#### Exercise data ####
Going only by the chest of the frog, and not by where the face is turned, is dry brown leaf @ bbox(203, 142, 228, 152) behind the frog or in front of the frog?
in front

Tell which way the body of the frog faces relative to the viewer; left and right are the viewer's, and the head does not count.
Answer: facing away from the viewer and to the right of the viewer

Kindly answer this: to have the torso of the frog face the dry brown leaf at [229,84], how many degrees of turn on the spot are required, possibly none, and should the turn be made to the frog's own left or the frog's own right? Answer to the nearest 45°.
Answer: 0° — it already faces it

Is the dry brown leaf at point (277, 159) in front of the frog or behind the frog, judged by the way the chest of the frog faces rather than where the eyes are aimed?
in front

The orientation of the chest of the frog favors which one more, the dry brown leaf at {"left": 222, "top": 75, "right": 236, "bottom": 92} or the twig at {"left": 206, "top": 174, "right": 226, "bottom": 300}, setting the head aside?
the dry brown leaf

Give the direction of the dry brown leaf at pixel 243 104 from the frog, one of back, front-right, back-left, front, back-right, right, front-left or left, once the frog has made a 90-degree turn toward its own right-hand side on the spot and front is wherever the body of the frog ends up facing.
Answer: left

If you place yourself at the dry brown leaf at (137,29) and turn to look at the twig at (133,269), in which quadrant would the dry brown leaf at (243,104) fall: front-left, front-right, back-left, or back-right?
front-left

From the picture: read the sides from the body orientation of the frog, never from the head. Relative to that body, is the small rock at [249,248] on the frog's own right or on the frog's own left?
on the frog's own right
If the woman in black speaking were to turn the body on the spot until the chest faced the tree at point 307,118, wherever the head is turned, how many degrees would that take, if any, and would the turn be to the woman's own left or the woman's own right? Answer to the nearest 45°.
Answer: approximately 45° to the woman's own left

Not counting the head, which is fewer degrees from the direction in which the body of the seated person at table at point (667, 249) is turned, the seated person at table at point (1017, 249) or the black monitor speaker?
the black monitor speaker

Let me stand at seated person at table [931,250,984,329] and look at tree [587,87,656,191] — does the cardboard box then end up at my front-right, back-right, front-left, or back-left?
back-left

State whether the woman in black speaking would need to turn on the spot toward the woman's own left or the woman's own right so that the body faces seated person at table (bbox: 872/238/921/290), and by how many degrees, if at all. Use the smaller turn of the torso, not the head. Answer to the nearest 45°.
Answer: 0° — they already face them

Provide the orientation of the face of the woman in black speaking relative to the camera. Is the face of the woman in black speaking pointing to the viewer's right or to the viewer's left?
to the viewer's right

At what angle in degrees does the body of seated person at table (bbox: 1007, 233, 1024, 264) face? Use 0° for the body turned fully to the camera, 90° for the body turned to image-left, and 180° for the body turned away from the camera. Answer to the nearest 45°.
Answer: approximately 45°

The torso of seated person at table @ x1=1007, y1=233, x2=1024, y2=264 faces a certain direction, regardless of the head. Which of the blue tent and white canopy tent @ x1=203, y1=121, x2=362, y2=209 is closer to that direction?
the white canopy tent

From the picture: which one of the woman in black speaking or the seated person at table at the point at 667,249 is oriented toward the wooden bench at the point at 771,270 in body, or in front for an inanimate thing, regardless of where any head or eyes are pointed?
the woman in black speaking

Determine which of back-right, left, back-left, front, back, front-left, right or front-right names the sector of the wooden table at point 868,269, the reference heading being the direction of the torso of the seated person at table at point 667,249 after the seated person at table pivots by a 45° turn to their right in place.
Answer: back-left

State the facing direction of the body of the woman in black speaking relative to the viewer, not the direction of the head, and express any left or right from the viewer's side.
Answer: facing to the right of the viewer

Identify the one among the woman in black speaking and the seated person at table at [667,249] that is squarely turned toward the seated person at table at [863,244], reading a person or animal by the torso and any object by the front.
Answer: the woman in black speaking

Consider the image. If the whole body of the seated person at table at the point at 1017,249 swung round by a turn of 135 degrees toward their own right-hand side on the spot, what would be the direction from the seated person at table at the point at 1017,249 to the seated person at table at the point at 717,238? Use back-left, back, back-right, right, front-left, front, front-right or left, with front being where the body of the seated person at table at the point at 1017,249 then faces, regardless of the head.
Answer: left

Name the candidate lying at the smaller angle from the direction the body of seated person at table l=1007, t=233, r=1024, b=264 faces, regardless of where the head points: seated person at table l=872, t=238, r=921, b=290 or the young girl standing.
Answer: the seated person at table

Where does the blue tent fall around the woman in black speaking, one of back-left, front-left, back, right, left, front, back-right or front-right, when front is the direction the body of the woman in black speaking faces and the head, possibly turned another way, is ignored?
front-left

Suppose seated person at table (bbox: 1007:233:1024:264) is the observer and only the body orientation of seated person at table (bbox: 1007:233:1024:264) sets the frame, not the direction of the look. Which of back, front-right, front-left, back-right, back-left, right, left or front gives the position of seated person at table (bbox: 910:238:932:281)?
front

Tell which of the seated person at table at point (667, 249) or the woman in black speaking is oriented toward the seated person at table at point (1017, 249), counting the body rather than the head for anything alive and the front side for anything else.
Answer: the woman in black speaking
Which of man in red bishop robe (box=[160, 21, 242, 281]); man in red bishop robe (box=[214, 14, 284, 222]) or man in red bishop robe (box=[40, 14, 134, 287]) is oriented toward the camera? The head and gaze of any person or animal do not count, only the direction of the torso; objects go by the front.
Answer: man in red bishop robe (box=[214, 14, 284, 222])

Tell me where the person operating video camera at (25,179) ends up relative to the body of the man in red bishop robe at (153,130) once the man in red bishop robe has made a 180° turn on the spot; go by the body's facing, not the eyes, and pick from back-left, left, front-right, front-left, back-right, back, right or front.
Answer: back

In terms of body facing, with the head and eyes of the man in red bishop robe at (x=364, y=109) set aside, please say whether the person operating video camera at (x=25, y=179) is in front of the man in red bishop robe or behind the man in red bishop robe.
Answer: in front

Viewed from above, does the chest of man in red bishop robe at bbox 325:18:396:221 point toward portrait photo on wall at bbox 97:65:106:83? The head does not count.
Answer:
####
## Work task:
Can you repeat the lines word for word, beginning with the line that contains "If the woman" and continuing through the line that contains "the white canopy tent"?

## Result for this task:
If the woman in black speaking were to turn the body on the spot until the chest faced the tree at point 307,118, wherever the head is turned, how many degrees would that take, if any, and would the turn be to the woman's own left or the woman's own right? Answer to the nearest 45°.
Answer: approximately 45° to the woman's own left

Not counting the head, which is fewer degrees from the direction in which the body of the seated person at table at point (667, 249) is turned, the seated person at table at point (1017, 249) or the black monitor speaker?
the black monitor speaker

Let me stand at seated person at table [931,250,984,329] and look at tree [587,87,656,191] — does the cardboard box then end up at my front-right, back-right, front-left, or back-left?
back-left

State whether the woman in black speaking would need to turn on the spot toward the woman's own left or the woman's own right so that the body faces seated person at table (bbox: 872/238/921/290), and by how many degrees, if at all. Use the smaller turn of the torso, not the head. Answer to the nearest 45°.
Answer: 0° — they already face them

Provide the orientation of the face of the woman in black speaking relative to the camera. Is the face of the woman in black speaking pointing to the viewer's right or to the viewer's left?
to the viewer's right

At what angle in degrees does the body of seated person at table (bbox: 1007, 233, 1024, 264) face? Use 0° for the body turned fully to the camera, 90° for the body turned to image-left, and 180° for the body turned away from the camera. Answer to the nearest 45°.
Answer: approximately 45°

The torso of seated person at table @ x1=1007, y1=233, x2=1024, y2=264 faces a certain direction, regardless of the head. Which of the blue tent and white canopy tent @ x1=203, y1=121, x2=362, y2=209 is closer to that direction?
the white canopy tent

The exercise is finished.